I want to inductively proof that the denominator of the general solutions of an $n \times n $ system are given by the Leibnitz formula for the determinant \begin{align*} \sum_{\sigma \in S_{n}}^{} \text{sgn}\left(\sigma\right) \prod_{i = 1}^{n} a_{i, \sigma(i)} .\end{align*}
For the induction step, suppose our matrix $\mathbf{A}\in \mathbb{R}^{n+1, n+1} $ is given by $( \mathbf{A})_{i, j} = a_{i, j}$. My idea is now to eliminate the first column of the matrix (normal gaussian elimination) and consider the $(n\times n)$ submatrix $(\mathbf{A})_{1:, 1:} = \widetilde{\mathbf{A}}$ with \begin{align*} (\widetilde{\mathbf{A}})_{i, j} = \frac{a_{i+1, j+1}\cdot a_{1, 1}- a_{1, j+1}\cdot a_{i+1, 1}}{a_{1, 1}} .\end{align*} To this matrix we can apply the formula we assume to be true, so what I want to show is \begin{align*} a_{1, 1}\sum_{\sigma \in S_{n}}^{} \text{sgn}\left(\sigma\right) \prod_{i = 1}^{n} (\widetilde{\mathbf{A}})_{i, \sigma(i)} = \sum_{\sigma \in S_{n+1}}^{} \text{sgn}\left(\sigma\right) \prod_{i = 1}^{n+1} a_{i, \sigma(i)} .\end{align*} (The additional factor $a_{1, 1}$ comes from the fact that for getting the denominator of the general solution we have to bring it to the other site and there it will cancel out, but this we don't consider when applying the formula directly to the submatrix).

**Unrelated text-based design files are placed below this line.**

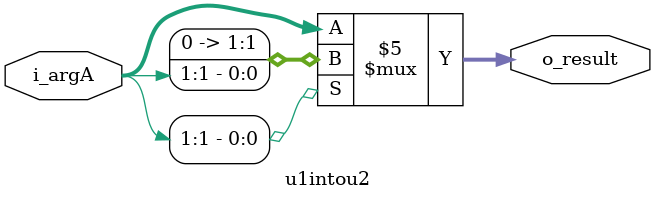
<source format=sv>
module u1intou2 (i_argA,
                o_result);

parameter BITS = 2;
input logic signed [BITS-1:0] i_argA;
output logic signed [BITS-1:0] o_result;

always @(*)
    begin 
        if(i_argA[BITS-1] == 0)
        begin
            o_result = i_argA;
        end
        else   
        begin
            o_result = (i_argA >> 1);
        end
    end
endmodule

</source>
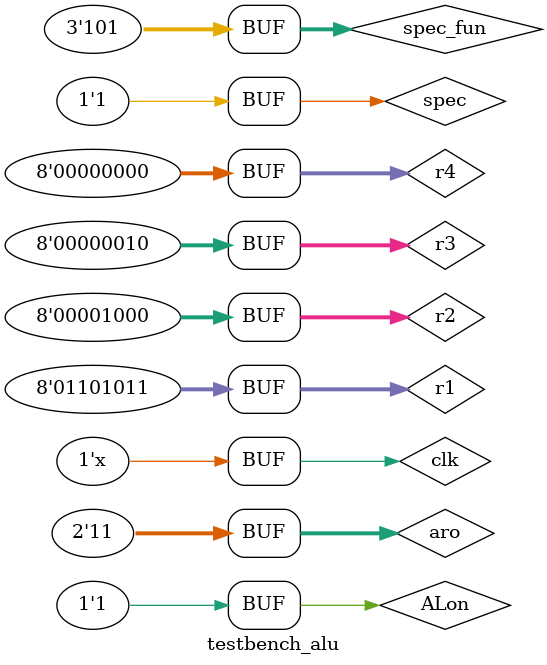
<source format=sv>
module testbench_alu();
// Declare inputs as regs and outputs as wires
reg clk;
reg [1:0] aro;
reg spec;
reg [2:0]spec_fun;
reg [7:0]r1;
reg [7:0]r2;
reg [7:0]r3;
reg [7:0]r4;
reg ALon;

wire [7:0] res;
wire [3:0] NZCV;
// Initialize all variables
initial begin
clk = 1; // initial value of clock
ALon = 0; // initial value of ALUon
spec = 0; // initial value of special_op (off)
spec_fun = 3'b000; // initial value of special function
aro = 2'b00; // initial value of aro (add)
#10 r1 = 8'd3;
#10 r2 = 8'd5;
#10 // wait a cycle, make sure result wasn't computed
#10 ALon = 1; r1=8'd5; r2=8'd1; // set ALon high  -> 5+1
#10 aro=2'b01; r1=8'd5; r2=8'd1;// 5-1
#10 r1=8'd5; r2=8'd5;// 5-5
#10 r1=8'd3; r2=8'd6;// 3-6
#10 aro=2'b10; r1=8'd5; r2=8'd5; // cmp 5,5
#10 r1=8'd6; r2=8'd2; // cmp 6,2
#10 r1=8'd4; r2=8'd10; // cmp 4,10
#10 aro=2'b11; r1=8'd5; r2=8'd5; // slt 5,5
#10 r1=8'd6; r2=8'd2; // slt 6,2
#10 r1=8'd4; r2=8'd10; // slt 4,10
#10 r1=8'd0; r2=8'd255; // slt 4,10
#10 spec=1; spec_fun =3'b000; r1=0; r2=3; r3=2; r4=0; // MFL
#10 spec_fun =3'b001; r1=0; r2=8'b10111110; // SPC
#10 spec_fun =3'b001; r1=1; r2=8'b11110010; // SPC
#10 spec_fun =3'b001; r1=2; r2=8'b10110110; // SPC
#10 spec_fun =3'b010; r1=0; r2=3; r3=2; r4=0; // MFH
#10 spec_fun =3'b011; r1=3; r2=8; // ISC
#10 spec_fun =3'b100; r1=10; // INC
#10 spec_fun =3'b101; r1=107; // SM



end
// Clock generator
always begin
#5 clk = ~clk; // Toggle clock every 5 ticks
// this makes the clock cycle 10 ticks
end
// the following creates an instance of our program_counter register.

// I copied this code verbatim from the pc_schematic.v that was
// generated by Quartus when I created the .v file from the .bdf.
alu alu_inst(
.aro(aro),
.special_op(spec),
.special_func(spec_fun),
.reg1(r1),
.reg2(r2),
.reg3(r3),
.reg4(r4),
.ALUon(ALon),
.clk(clk),
.result(res),
.NZCV(NZCV));
endmodule
</source>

However, I didn't come very far in my proof \begin{align*} a_{1, 1}\sum_{\sigma \in S_{n}}^{} \text{sgn}\left(\sigma\right) \prod_{i = 1}^{n} (\widetilde{\mathbf{A}})_{i, \sigma(i)} &= a_{1, 1}\sum_{\sigma \in P_{n+1}}^{} \text{sgn}\left(\sigma\right) \prod_{i = 1}^{n} \left( \frac{a_{i+1, \sigma(i+1)}\cdot a_{1, 1}- a_{1, \sigma(i+1)}\cdot a_{i+1, 1}}{a_{1, 1}} \right) \\[5pt] &= a_{1, 1}\sum_{\sigma \in P_{n+1}}^{} \text{sgn}\left(\sigma\right) \prod_{i = 2}^{n+1} \left( \frac{a_{i, \sigma(i)}\cdot a_{1, 1}- a_{1, \sigma(i)}\cdot a_{i, 1}}{a_{1, 1}} \right) \\[5pt] &= \sum_{\sigma \in P_{n+1}}^{} \frac{\text{sgn}\left(\sigma\right)}{(a_{1, 1})^{n-1}} \prod_{i = 2}^{n+1} \left( {a_{i, \sigma(i)}\cdot a_{1, 1}- a_{1, \sigma(i)}\cdot a_{i, 1}} \right) \end{align*} Could someone help me with the proof?
Edit: $P_{n+1}$ denotes the permutations of the elements $\{2, 3, \ldots, n+1\}$. Also, in the comments the Neville algorithm got mentioned, but I don't see the connection yet.